---------- Records shown ----------
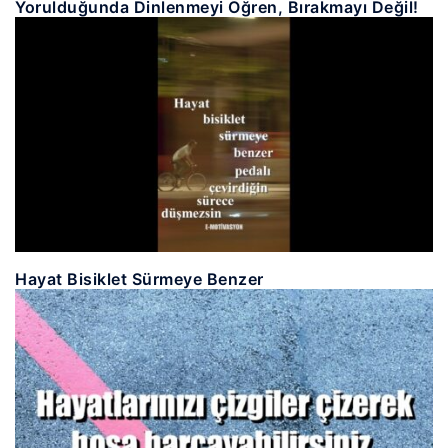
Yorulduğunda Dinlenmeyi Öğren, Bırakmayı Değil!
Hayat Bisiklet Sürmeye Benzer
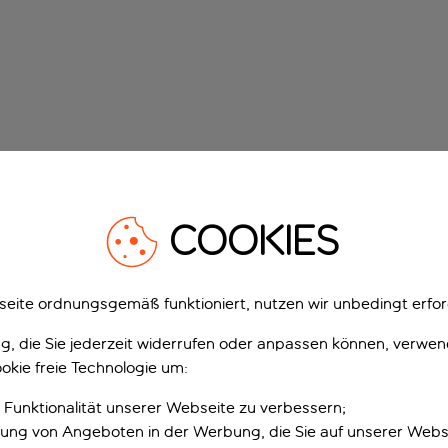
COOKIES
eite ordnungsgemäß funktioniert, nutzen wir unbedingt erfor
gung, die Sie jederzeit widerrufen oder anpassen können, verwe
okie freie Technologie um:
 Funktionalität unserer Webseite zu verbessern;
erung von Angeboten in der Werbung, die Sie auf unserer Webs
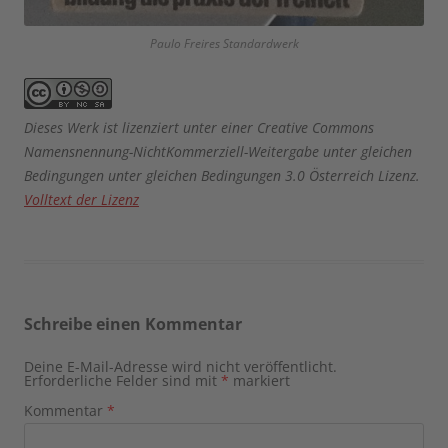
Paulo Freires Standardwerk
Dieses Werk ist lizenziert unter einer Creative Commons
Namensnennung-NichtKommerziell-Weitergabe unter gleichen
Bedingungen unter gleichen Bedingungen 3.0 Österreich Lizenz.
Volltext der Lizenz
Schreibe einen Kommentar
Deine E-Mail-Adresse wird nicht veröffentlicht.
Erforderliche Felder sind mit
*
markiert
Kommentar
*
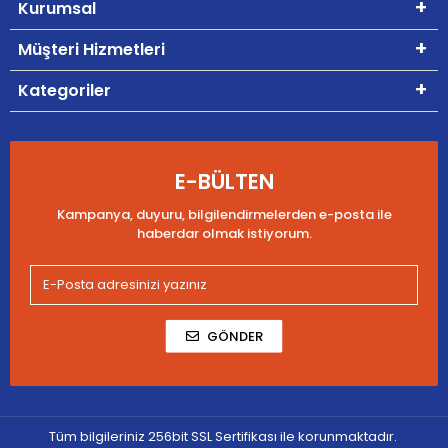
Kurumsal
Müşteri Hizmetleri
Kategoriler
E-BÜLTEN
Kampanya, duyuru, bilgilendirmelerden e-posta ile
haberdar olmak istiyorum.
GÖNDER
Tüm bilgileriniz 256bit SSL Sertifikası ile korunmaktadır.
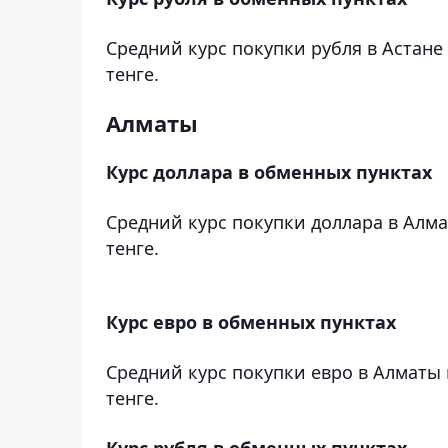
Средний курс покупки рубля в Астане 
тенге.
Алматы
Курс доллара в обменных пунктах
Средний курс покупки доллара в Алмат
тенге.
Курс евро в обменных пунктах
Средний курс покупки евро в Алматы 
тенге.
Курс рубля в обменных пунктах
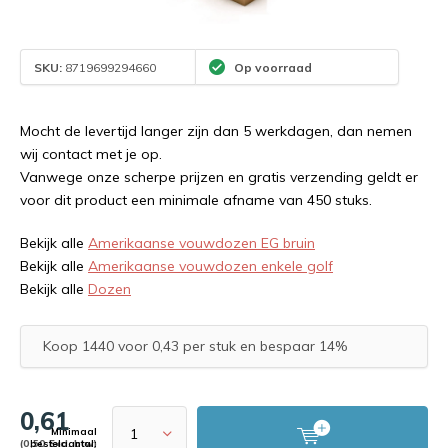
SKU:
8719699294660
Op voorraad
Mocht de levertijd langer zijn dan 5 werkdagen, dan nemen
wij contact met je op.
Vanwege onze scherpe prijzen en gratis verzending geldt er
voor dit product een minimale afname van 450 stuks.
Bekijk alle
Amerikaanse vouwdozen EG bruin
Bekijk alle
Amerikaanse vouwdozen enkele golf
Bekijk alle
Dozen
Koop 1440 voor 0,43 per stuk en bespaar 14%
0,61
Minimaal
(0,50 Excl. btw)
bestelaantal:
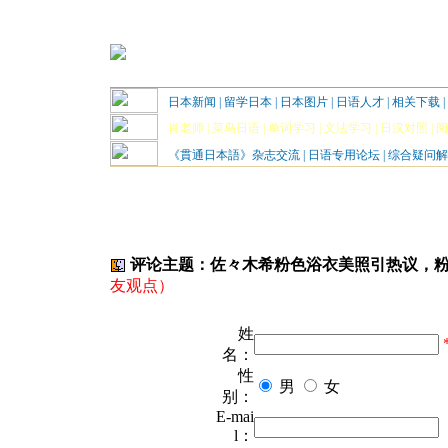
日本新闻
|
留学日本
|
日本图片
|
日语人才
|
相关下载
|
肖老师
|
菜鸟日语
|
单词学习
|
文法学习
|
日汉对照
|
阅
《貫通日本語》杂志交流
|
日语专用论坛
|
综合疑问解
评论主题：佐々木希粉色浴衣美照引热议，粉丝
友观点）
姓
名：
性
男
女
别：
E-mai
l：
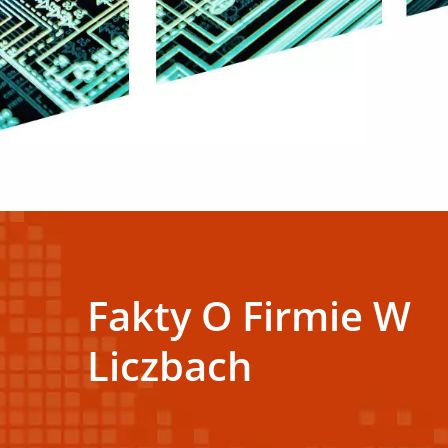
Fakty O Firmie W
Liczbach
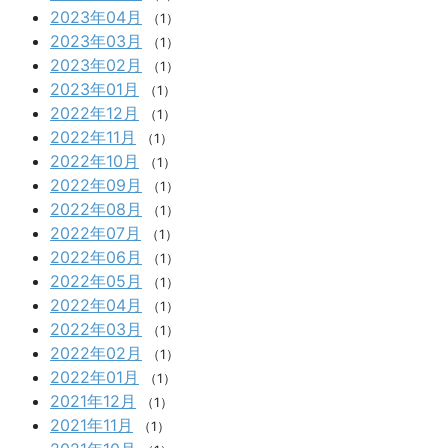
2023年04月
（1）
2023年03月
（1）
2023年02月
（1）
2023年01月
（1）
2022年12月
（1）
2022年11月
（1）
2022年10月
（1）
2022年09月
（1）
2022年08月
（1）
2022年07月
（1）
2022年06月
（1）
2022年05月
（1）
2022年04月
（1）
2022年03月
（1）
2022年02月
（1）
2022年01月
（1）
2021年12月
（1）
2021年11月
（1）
----------
---------- Records shown ----------
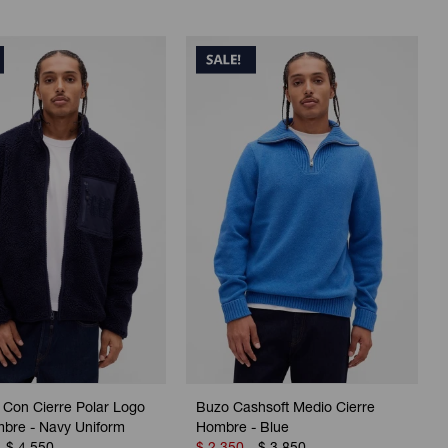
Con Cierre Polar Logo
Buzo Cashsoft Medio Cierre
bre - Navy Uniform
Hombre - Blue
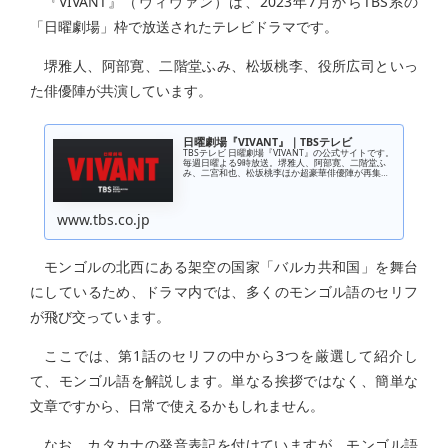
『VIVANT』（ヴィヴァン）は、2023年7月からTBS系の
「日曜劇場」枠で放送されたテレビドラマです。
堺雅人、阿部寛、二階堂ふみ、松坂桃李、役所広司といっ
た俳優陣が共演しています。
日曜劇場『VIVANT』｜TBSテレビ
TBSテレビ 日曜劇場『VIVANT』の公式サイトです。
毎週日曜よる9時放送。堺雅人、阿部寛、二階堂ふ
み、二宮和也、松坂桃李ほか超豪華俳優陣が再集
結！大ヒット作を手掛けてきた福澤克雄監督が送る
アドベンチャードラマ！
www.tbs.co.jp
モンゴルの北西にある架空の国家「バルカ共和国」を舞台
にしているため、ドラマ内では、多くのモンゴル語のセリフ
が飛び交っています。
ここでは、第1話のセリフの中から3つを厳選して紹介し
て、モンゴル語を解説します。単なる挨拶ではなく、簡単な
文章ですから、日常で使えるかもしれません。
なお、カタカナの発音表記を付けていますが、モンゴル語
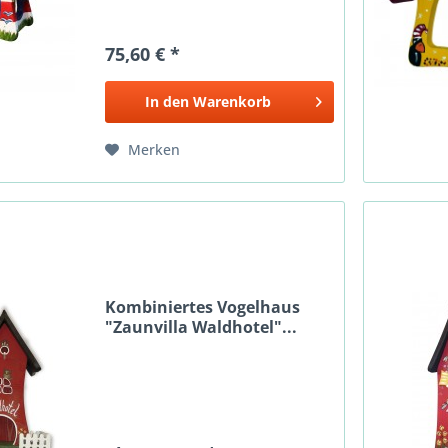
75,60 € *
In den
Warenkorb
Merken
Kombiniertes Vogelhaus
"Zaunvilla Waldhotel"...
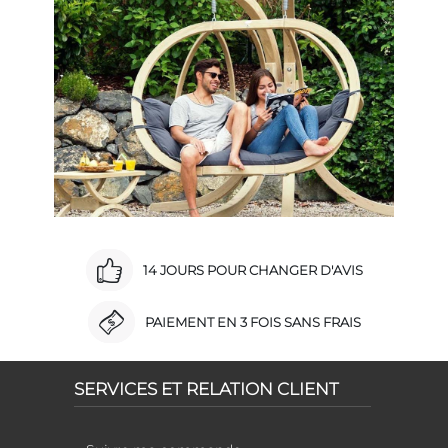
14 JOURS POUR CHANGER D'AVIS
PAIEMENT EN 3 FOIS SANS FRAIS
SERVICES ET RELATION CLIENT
----------
• Task description:
Go over the data and return every line that includes the word "Cierre".

• Response to this task:
Con Cierre Polar Logo
Buzo Cashsoft Medio Cierre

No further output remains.